Он оказался прав. Аварийная бригада сработала оперативно, и через два часа поступил сигнал от диспетчера. Вернее, предложение «Можешь ехать, если еще трезвый». Александр подтвердил готовность продолжать движение. Диспетчер (вероятно, ему под конец дежурства не очень улыбалась лишняя головная боль в виде внеплановой электрички) напомнил, что в расписание он не укладывается, никто из пассажиров этого поезда уже не ждет, а есть ли смысл гнать пустой состав?

- Да чего уж там… поеду. Вдруг, кто на предыдущую опоздал? Сделаю им подарочек!

Загрузив с помощью Митрича в кабину пьяного Толяна, он обошел вагоны. Как он и предполагал, пассажиров не было.

Навстречу выскакивали из темноты белесые стволы сосен. Мошкара размазывалась по стеклу. Он, не тормозя, пролетал мимо пустынных платформ, поблескивающих от ночной сырости. Торопился сдать смену. Торопился домой. Где на кухне его ждала теплая сонная Вероника и дыхание Лешки в своей кроватке, обклеенной картинками с динозаврами и инопланетянами. Где на цыпочках, стараясь не разбудить Надежду Матвеевну, выбралась в большую комнату Люба, чтобы дорваться до вожделенного Интернета… На одном полустанке (из тех, что дальние поезда проходят без остановки) он еще издали приметил парочку силуэтов…


- Наверное, электричек больше не будет! Уже поздно! Последняя должна была быть час назад… – ныла девица, - нам теперь что – здесь ночевать?

- Ничего! – подбадривал ее парень, - спальные мешки у нас есть, разведем костер, хавку какую-нибудь сварим… а завтра – на первой в город!

- А комары?! У меня мазь кончилась!

- Обещаю, что ты их даже не заметишь! – парень обхватил ее руками сзади и поцеловал в шею. Девчонка хохотнула и запрокинула голову.
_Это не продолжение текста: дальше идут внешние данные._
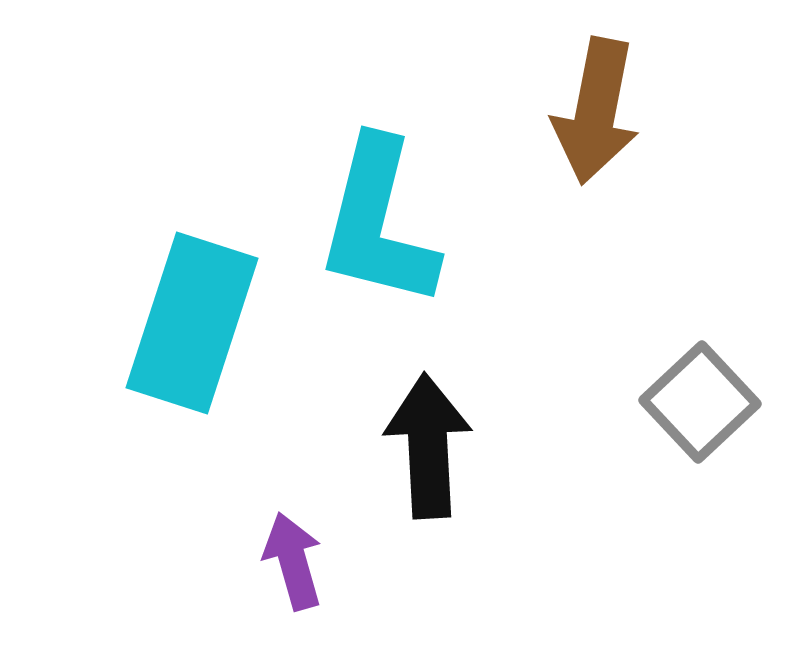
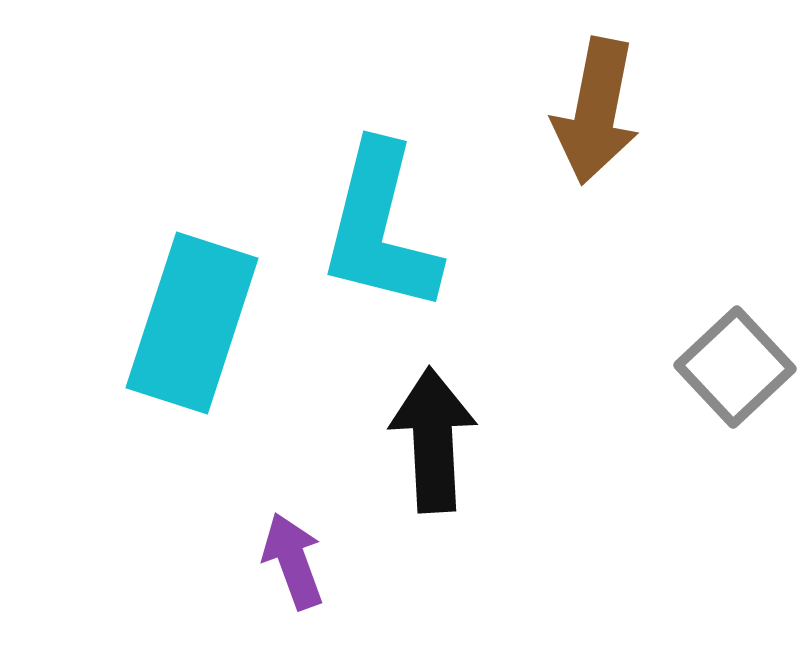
cyan L-shape: moved 2 px right, 5 px down
gray square: moved 35 px right, 35 px up
black arrow: moved 5 px right, 6 px up
purple arrow: rotated 4 degrees counterclockwise
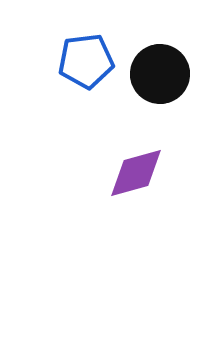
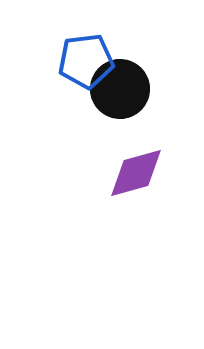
black circle: moved 40 px left, 15 px down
- Посмотри! Видишь – там в проводах звезды! Висят, как елочная гирлянда… кажется, можно достать. Давай, сорвем одну?

- Давай!

- И она нам будет вместо фонарика… Эх, а правда – круто, если бы можно было вот так достать звезду.. – дурашливая улыбка вдруг сошла с ее губ, и девчонка зачарованно уставилась в черную даль, - Ой, гляди, гляди!

Одна из звезд, самая яркая, медленно отделилась от проводов и стала стремительно расти, приближаться. Это был яркий желтый «глаз» электропоезда.